Sustainable development became the dominant discourse in global environmental affairs in the 1980s, spurred by the landmark Brundtland report to the United Nations, and remains widely popular, embodied for example in the Sustainable Development Goals adopted by an assembly of all the world’s countries in 2015. Sustainable development combines ecological protection, economic growth, social justice, and intergenerational equity, which can be sought globally and in perpetuity. “Green growth” becomes possible, while ecological limits and boundaries fade into the background. However, it is necessary for a collective effort that involves governments, international organizations, and non-governmental organizations, and citizens to make this happen. Sustainable development is an integrating discourse that covers local and global environmental issues and a host of economic and development concerns. Beyond this shared discourse, different actors (such as corporations and environmentalists) ascribe different means to the idea.

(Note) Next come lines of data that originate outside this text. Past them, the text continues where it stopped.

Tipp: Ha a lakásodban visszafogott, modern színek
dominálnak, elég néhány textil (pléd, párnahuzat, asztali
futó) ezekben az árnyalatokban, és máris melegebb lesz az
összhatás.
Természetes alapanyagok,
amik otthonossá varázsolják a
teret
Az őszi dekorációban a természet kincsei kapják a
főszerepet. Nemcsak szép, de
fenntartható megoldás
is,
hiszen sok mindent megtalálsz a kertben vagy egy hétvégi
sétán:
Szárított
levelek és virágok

Despite its popularity as a discourse, sustainable development has not actually been achieved anywhere.
Chapter
8. Industrial Society and Beyond
Ecological Modernization
Countries such as Denmark, Finland, Germany, Japan, The Netherlands, Norway, Sweden, and Switzerland have apparently turned in some of the most successful environmental policy performance in recent decades. The reason has much to do with their adoption of ecological modernization discourse. This discourse is most at home in prosperous consensual democracies, though it has spread to many countries, including developing ones, as well as to global governance. Ecological modernization sees environmental protection and conservation implemented by government as good for business, and so economic growth. The slogan “pollution prevention pays” is prominent. Ecological modernization is largely a moderate technocratic discourses that stresses green re-tooling of the capitalist economy, though more radical “strong” versions exist that would contemplate thoroughgoing structural change that moves beyond the liberal capitalist status quo.